Methodologies for Biotherapeutic Biotransformation Studies

The importance of biotransformation for engineered protein and peptide drug has been well recognized in the recent years. The biotransformation for protein and peptides may impact the pharmacology, further impacting the efficacy or safety of the molecule. To date, there have been various methods applied to the study of the biotransformation of therapeutic protein and peptides. Biotransformation for proteins and peptides are unique compared to the well-established route of small molecule drug candidates in the following aspects: 1) the similarity of the biotherapeutic and endogenous molecules. 2) the biotransformation impact on the protein backbone structure or chemical modifications may impact the 3-dimentional structure of the biotherapeutic, 3) biotherapeutic and therapeutic peptides often have an engineered branched structure that further complicates the identification of the biotransformation species. Combinations of sample preparation methods, chromatographic separation as well as mass spectrometry methods can help comprehensively characterize the biotransformation biotherapeutics. Here, the advanced methods used are summarized and their applications are discussed with case studies.
1) Advancements in the sample preparation methods

Biotherapeutics and their structurally similar biotransformed products can be enriched from the matrix. Afterwards, they can be dissected to smaller pieces to allow further characterization of the structure. The enrichment step can utilize various capture reagents or solid-phase extraction techniques. With selective enrichment, it is possible to retain all the biotransformed product(s) with a certain key feature.

Among many methods to dissect the enriched biotransformation species, enzymatic digestion and selective reduction can be employed. Enzymatic digestion for biotherapeutics can selectively cleave the protein to a smaller size, that may be easier to ionize and to fragment. On the other-hand, inter-chain disulfide bonds are important features for the secondary and tertiary structure of proteins, comparing the data with and without reduction of the disulfide bond can help provide more insight of the protein structure.
2) LC-MS methods
Various chromatographic and mass spectrometric methods can be used for the characterization of biotransformation. Native separation and ionization, alternative fragmentation mechanism, middle down fragmentation are advanced techniques that may be applied to the characterization of biotransformations.

Native separation and ionization techniques can further separate the biotransformation species based on the native structure. However, the native separation often suffers from low separation power or compatibility with mass spectrometry.
While most structural confirmation on the sequence level still utilize a bottom-up approach with enzymatic digestion, it is possible to confirm the sequence for certain subunits (terminal amino acid truncations) with middle-down fragmentation. In addition to this, alternative fragmentation mechanism can also bring additional information for side-chain structures, which is of particular interest for lipidated peptide biotransformation analysis.

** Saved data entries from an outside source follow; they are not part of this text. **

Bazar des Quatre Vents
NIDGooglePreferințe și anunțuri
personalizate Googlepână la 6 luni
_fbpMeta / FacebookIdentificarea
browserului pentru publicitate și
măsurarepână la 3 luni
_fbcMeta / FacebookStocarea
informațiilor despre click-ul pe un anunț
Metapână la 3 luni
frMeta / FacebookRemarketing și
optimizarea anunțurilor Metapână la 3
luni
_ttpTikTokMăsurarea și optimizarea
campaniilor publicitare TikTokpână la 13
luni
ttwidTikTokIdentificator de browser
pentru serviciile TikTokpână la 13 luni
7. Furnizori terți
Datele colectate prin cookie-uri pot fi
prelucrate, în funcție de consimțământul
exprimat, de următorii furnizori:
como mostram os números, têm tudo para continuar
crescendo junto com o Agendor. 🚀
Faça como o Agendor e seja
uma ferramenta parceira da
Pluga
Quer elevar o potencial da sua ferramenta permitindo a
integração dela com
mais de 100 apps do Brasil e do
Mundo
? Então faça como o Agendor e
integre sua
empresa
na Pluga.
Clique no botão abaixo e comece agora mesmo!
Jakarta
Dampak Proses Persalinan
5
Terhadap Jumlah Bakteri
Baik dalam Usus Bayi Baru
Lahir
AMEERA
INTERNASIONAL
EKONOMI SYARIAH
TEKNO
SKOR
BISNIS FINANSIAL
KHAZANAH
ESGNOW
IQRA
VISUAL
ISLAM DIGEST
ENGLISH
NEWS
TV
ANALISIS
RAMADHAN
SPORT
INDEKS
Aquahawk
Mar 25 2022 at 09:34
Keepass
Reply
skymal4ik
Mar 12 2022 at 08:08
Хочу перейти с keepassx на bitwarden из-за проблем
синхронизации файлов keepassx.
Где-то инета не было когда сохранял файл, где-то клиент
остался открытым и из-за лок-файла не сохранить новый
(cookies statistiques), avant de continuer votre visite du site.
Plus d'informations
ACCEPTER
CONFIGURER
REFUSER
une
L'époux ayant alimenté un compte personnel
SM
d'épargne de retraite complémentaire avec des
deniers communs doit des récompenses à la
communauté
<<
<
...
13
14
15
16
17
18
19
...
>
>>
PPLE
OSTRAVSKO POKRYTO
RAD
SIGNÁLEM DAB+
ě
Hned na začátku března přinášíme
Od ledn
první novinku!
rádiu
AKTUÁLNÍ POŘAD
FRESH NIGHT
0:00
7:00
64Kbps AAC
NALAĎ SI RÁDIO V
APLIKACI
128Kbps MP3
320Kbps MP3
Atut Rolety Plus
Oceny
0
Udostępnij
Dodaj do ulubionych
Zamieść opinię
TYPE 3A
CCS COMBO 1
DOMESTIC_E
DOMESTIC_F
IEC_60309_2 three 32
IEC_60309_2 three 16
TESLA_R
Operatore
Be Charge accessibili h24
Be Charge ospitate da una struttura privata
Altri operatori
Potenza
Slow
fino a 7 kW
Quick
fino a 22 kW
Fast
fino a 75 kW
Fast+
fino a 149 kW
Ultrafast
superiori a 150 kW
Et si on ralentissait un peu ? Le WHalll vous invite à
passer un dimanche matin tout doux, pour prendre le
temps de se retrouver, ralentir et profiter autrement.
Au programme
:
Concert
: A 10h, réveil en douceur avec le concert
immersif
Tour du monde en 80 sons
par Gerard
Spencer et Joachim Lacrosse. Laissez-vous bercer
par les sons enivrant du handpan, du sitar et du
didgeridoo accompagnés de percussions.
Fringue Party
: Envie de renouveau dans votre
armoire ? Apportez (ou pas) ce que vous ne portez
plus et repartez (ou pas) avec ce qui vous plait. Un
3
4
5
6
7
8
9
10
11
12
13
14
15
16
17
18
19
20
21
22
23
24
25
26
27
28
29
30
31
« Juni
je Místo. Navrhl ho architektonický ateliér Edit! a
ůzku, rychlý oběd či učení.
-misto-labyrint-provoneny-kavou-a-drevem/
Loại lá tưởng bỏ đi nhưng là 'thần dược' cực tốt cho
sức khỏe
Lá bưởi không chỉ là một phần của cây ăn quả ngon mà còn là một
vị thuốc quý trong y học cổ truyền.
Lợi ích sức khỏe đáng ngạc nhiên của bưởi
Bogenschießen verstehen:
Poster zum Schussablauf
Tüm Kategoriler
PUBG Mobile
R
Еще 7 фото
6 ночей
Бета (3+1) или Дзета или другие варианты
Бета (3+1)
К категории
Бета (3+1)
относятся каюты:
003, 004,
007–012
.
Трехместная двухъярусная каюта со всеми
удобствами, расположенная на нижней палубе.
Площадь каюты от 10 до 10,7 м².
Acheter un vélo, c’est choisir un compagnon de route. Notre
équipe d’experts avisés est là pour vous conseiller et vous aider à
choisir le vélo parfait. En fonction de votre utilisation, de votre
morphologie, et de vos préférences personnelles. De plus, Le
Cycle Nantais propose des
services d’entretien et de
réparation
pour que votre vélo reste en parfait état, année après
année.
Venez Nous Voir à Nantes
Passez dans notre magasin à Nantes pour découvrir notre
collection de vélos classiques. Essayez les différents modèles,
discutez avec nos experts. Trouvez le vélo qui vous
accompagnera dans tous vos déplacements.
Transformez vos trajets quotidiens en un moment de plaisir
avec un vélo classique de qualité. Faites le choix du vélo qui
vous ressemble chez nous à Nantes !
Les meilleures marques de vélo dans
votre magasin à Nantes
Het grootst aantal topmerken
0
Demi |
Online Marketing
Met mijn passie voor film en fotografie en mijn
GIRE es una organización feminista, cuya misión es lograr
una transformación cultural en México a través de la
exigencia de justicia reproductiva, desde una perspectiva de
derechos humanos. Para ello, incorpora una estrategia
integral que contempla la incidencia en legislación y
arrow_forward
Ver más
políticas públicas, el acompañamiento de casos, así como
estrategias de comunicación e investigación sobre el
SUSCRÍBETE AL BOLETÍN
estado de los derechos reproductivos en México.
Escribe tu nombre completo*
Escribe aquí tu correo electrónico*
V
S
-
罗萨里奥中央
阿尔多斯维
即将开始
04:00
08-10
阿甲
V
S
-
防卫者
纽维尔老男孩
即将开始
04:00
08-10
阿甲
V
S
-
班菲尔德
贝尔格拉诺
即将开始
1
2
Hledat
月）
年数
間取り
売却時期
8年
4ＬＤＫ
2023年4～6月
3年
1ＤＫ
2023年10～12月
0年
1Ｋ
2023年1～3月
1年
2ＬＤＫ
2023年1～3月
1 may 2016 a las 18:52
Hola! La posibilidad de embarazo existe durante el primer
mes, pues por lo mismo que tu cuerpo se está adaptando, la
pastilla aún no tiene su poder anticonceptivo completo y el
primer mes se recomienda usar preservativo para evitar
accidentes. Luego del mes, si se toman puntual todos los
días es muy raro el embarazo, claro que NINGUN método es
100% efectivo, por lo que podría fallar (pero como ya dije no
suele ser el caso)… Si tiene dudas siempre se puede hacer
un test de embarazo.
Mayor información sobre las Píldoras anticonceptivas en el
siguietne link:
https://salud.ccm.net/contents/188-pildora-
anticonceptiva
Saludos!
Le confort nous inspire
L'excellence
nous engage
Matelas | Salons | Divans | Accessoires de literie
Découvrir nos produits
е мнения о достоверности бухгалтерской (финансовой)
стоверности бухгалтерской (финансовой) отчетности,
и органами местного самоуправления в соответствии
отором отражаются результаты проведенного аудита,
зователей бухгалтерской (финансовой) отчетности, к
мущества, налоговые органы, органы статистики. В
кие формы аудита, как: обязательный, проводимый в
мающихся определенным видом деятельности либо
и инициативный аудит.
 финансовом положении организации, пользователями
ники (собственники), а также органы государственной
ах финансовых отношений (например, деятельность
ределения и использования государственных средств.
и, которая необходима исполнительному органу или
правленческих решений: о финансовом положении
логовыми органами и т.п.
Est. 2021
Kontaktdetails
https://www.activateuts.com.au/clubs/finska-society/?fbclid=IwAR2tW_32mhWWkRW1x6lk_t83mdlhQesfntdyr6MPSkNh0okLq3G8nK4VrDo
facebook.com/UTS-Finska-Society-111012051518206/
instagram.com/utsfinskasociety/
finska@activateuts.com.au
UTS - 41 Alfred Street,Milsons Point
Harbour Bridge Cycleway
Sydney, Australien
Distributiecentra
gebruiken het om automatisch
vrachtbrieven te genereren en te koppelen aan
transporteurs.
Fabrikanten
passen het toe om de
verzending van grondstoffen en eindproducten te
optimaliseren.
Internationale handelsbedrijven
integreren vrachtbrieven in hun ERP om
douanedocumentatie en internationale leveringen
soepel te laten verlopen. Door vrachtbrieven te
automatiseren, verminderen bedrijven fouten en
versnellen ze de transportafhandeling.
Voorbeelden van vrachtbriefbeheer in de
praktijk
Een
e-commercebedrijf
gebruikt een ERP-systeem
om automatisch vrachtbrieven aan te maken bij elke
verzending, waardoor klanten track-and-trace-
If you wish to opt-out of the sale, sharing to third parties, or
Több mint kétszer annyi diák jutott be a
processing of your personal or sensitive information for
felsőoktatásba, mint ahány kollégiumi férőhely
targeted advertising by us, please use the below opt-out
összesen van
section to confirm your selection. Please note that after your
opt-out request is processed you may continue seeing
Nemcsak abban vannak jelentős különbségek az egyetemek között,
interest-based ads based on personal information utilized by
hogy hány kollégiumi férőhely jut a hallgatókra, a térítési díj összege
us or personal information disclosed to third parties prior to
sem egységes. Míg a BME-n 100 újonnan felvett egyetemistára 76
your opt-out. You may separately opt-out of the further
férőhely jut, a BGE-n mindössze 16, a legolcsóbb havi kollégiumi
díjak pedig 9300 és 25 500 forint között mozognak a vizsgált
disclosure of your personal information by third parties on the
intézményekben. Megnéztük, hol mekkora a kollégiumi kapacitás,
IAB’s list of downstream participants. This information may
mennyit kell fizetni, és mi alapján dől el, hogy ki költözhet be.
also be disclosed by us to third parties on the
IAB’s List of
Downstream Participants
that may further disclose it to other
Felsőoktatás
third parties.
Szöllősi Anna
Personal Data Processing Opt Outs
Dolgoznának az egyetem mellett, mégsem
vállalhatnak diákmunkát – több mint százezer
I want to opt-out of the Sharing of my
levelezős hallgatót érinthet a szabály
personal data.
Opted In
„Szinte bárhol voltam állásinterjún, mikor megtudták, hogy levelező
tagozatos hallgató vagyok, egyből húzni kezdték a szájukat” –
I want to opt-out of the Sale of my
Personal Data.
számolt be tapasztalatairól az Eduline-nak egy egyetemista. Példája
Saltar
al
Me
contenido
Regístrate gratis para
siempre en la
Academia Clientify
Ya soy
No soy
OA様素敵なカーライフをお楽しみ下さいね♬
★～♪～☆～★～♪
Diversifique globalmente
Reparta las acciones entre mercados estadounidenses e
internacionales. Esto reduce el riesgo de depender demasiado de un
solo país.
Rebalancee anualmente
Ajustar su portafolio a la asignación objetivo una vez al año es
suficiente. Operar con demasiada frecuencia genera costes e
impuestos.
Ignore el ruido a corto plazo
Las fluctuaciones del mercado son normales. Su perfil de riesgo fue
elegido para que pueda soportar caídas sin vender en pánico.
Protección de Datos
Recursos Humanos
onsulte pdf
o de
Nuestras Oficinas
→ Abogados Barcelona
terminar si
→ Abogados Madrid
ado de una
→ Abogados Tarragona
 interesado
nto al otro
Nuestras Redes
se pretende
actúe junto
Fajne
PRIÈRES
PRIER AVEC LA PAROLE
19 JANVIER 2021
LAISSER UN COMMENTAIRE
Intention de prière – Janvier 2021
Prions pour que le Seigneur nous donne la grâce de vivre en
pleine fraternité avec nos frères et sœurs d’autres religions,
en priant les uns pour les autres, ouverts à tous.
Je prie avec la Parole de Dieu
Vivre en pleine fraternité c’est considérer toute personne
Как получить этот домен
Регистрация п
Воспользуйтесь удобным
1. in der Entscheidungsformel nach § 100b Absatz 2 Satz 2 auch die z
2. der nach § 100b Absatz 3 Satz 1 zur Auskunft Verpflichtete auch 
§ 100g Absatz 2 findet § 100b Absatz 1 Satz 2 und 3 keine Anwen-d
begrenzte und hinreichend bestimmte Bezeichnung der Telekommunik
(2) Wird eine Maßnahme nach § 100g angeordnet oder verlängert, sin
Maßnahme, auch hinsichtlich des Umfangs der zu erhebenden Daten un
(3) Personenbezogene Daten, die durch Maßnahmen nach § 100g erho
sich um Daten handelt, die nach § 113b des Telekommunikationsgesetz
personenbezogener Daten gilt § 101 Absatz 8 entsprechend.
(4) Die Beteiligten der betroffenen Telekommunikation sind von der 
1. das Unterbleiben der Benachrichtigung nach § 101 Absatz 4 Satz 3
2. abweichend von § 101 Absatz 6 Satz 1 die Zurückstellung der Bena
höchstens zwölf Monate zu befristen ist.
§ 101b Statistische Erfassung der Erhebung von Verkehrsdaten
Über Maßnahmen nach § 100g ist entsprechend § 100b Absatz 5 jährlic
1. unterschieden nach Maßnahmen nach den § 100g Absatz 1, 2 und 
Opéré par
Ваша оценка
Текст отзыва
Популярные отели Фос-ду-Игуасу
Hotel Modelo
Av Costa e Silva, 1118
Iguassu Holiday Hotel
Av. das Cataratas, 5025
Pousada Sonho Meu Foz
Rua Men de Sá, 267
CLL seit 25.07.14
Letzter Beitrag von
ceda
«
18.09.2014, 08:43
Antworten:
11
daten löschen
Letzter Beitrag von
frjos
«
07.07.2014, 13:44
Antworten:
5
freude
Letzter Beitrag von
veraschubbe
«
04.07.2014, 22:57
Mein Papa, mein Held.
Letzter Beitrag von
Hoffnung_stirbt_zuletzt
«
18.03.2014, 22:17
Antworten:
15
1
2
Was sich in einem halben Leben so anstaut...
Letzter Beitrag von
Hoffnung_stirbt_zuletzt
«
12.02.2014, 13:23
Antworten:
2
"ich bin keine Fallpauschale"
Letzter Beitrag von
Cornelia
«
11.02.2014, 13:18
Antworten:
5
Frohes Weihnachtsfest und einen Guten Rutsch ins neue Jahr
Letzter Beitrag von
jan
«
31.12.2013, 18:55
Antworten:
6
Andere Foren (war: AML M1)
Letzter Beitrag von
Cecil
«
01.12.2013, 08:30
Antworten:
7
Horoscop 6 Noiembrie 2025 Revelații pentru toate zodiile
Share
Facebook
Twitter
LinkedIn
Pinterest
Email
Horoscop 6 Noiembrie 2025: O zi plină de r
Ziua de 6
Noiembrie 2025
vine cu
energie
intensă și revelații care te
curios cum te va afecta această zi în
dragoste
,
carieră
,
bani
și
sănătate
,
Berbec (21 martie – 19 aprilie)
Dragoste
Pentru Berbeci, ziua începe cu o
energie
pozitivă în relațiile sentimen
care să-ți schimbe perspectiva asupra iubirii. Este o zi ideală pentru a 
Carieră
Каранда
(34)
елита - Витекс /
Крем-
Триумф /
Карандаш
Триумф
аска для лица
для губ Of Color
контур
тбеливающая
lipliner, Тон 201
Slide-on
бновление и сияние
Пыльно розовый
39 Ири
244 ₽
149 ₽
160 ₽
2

3) In vitro incubation systems:
While there is substantial difference behind the species and the abundance of biotransformation products observed from in vitro system incubation and in vivo collected samples, in vitro systems can complement the in vivo analysis as they provide a range of potential biotransformation products that may be specific to organ/tissue of interest, at easy-to-monitor concentrations that can be difficult to achieve with in vivo study samples.